■ Work to complete ■
The lines to return begin at the one containing "Page size: 1241x1754." and end at the final line of the material; output them exactly and only them.

■ Data ■
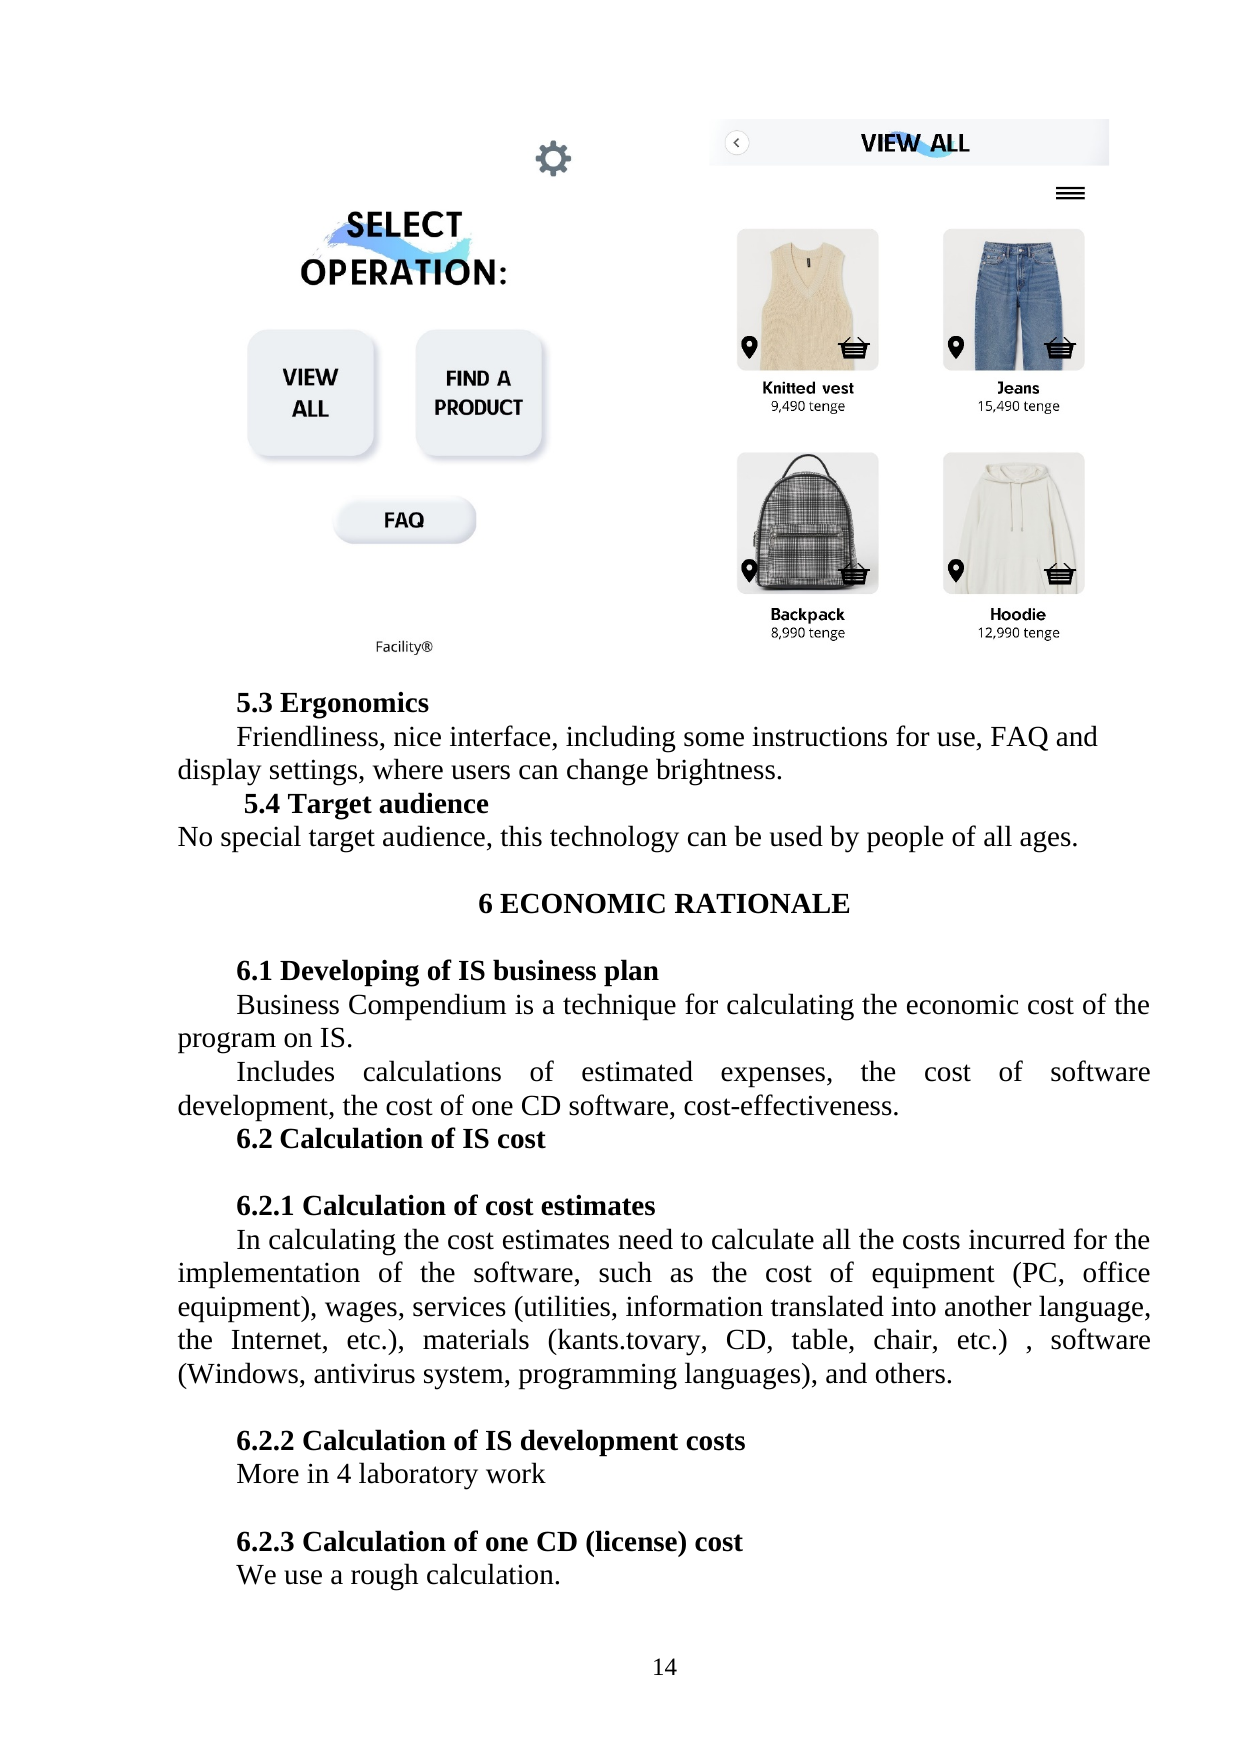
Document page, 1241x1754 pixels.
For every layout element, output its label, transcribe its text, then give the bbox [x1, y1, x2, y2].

text Includes calculations of estimated expenses, the cost of software development, the cost of one CD software, cost-effectiveness. [177, 1054, 1152, 1121]
text Business Compendium is a technique for calculating the economic cost of the program on IS. [177, 987, 1152, 1054]
text Friendliness, nice interface, including some instructions for use, FAQ and display settings, where users can change brightness. [177, 719, 1152, 786]
picture [191, 118, 593, 686]
text 6 ECONOMIC RATIONALE [177, 886, 1152, 920]
text More in 4 laboratory work [177, 1457, 1152, 1490]
text In calculating the cost estimates need to calculate all the costs incurred for the implementation of the software, such as the cost of equipment (PC, office equipment), wages, services (utilities, information translated into another language, the Internet, etc.), materials (kants.tovary, CD, table, chair, etc.) , software (Windows, antivirus system, programming languages), and others. [177, 1222, 1152, 1389]
text 5.4 Target audience [177, 786, 1152, 819]
text 6.2.2 Calculation of IS development costs [177, 1423, 1152, 1457]
text 5.3 Ergonomics [177, 685, 1152, 719]
text 6.2.1 Calculation of cost estimates [177, 1188, 1152, 1222]
text 6.1 Developing of IS business plan [177, 953, 1152, 987]
picture [709, 119, 1110, 686]
text 6.2.3 Calculation of one CD (license) cost [177, 1524, 1152, 1557]
text No special target audience, this technology can be used by people of all ages. [177, 819, 1152, 853]
text We use a rough calculation. [177, 1557, 1152, 1591]
text 6.2 Calculation of IS cost [177, 1121, 1152, 1155]
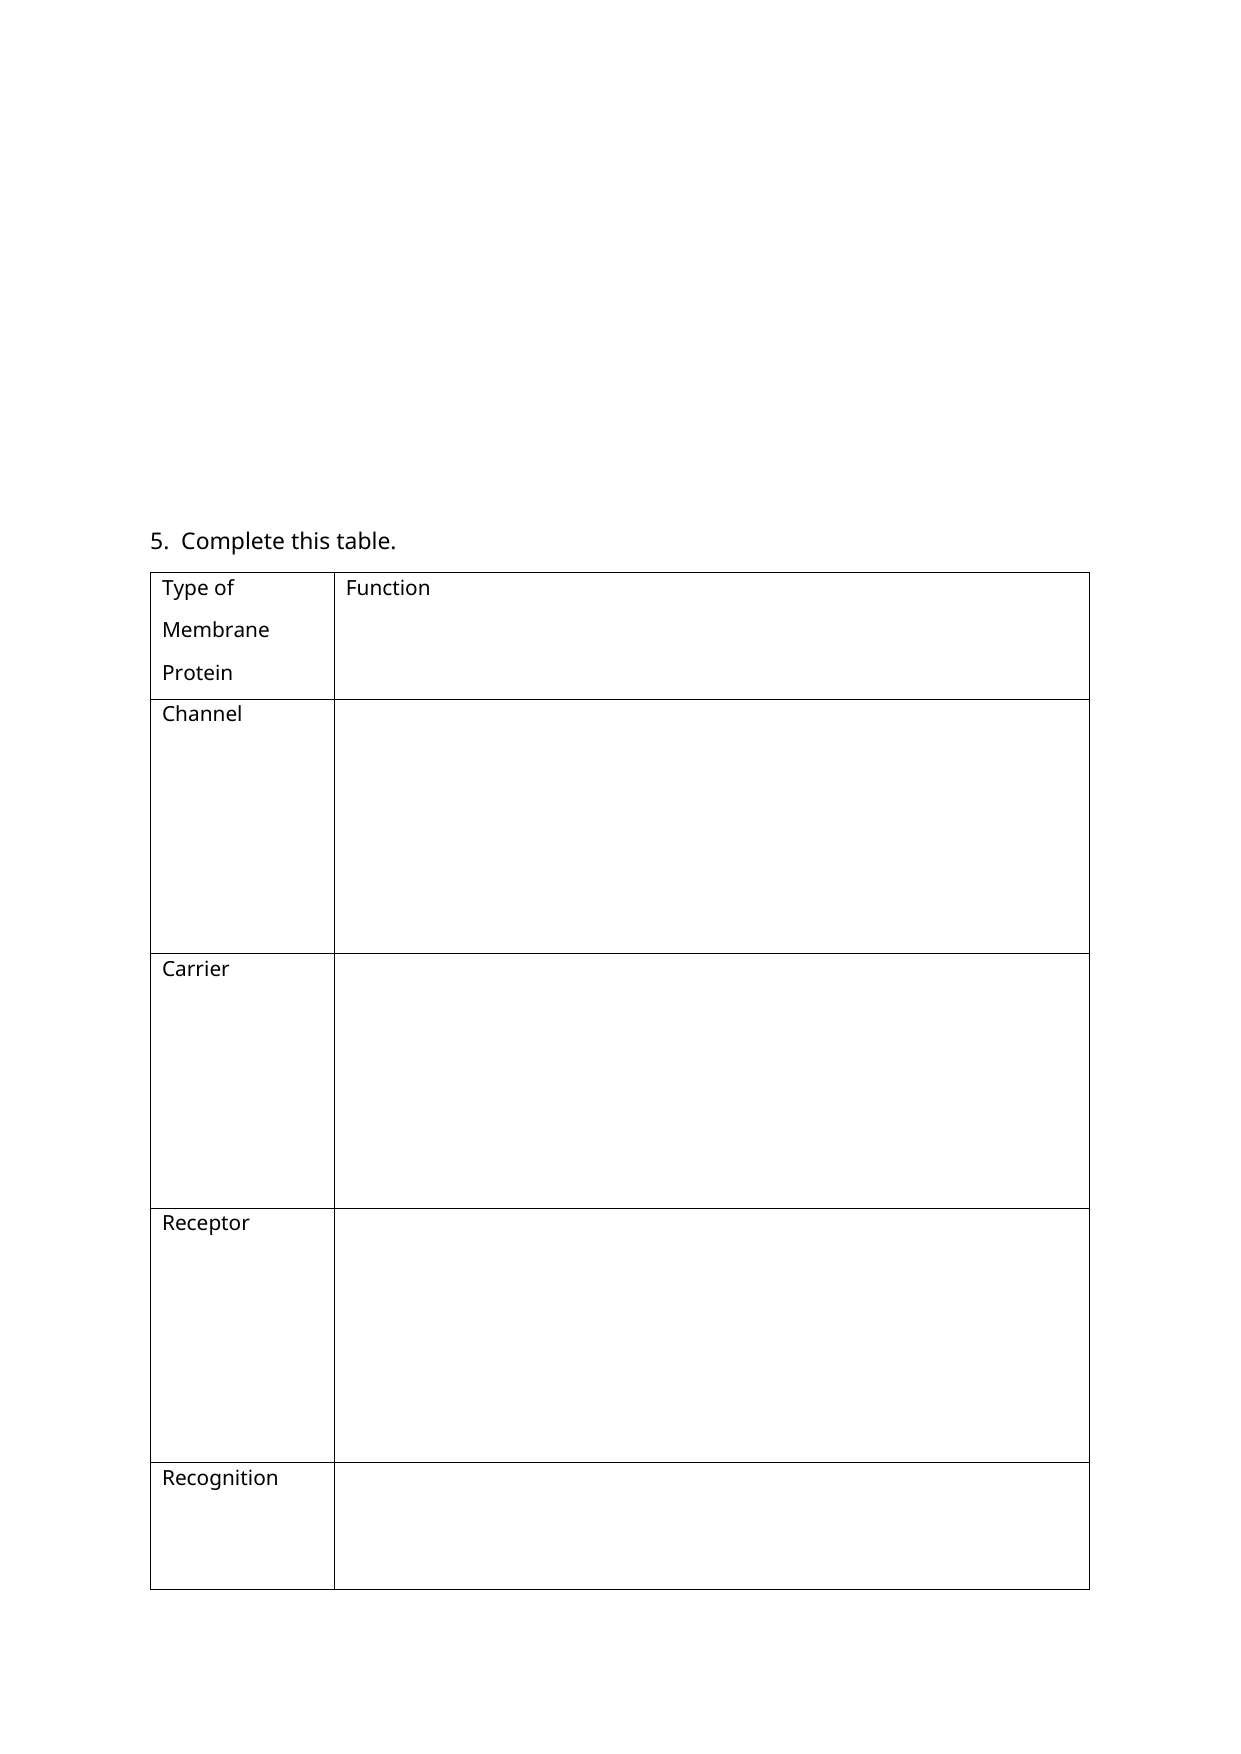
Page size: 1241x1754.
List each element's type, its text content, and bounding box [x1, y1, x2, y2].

■ Result ■
Page size: 1241x1754.
List each element's type, its text content, and bounding box [x1, y1, x2, y2].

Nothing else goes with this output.